Specific Node Allocation
Refers to the user explicitly choosing the nodes on which the job will run. This is most typically done by placing the node names in a host list file.

Non-Specific Node Allocation
Refers to the Resource Manager automatically selecting the nodes which will be used to run a user job.

Home Node
The SP node where you start your POE job. Generally, this is the SP node where you are currently logged in.

Remote Node
Any other non-home node in your partition.

RM Agent
A pmd2 process (called the Partition Manager daemon) is automatically started for each remote task in the partition. It receives the user's environment, validates the user, and executes the program requested for the particular task. The daemon terminates when the partition is released.

Processor Pool
The local systems administrator may divide the processor nodes into disjoint pools of processors for management purposes. If this is the case, you may then request that your parallel tasks run on specific pools. You may determine your system's pools and associated nodes by using the command:
    
    jm_status -P 
    

Communication SubSystem (CSS)
The Communication SubSystem (CSS) is the set of library routines which implement one of the two protocols for message passing communications between SP nodes. The two different protocols are User Space Protocol and Internet Protocol.

User Space Protocol
The fastest method of communication between nodes. Can be used only with the high performance switch. Often referred to simply as US protocol.

Internet Protocol
A slower method of communication between nodes. Can be used with ethernet or the high performance switch. Often referred to simply as IP protocol.

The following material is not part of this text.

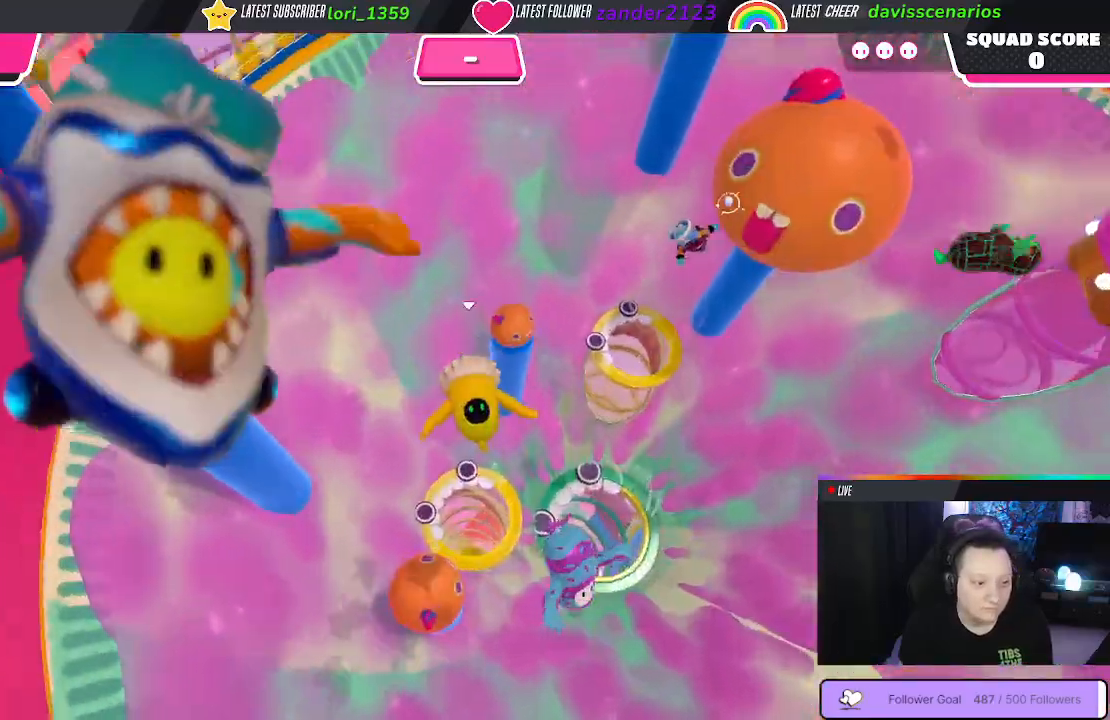
{"buttons": [], "left_stick": "up-right", "right_stick": "center", "events": [[167, "left_stick", "down"], [400, "left_stick", "right"], [467, "left_stick", "up-right"]]}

Executing Parallel Programs Using POE

In order to execute a parallel program, you need to:

  1. Set your path to include the necessary POE executables.

  2. Create a .rhosts file

  3. Compile and link the program using one of the POE compile scripts.

  4. Set up your execution environment by setting the necessary POE environment variables.

  5. Create a host list file (optional)

  6. Invoke the executable

Setting Your Path


Creating a .rhosts File


Compiling and Linking a Parallel Program


Setting Environment Variables


Some Preset POE Environments


The Host List File


Invoking the Executable

Once the environment is setup and the executables are created, invoking the executables is relatively easy.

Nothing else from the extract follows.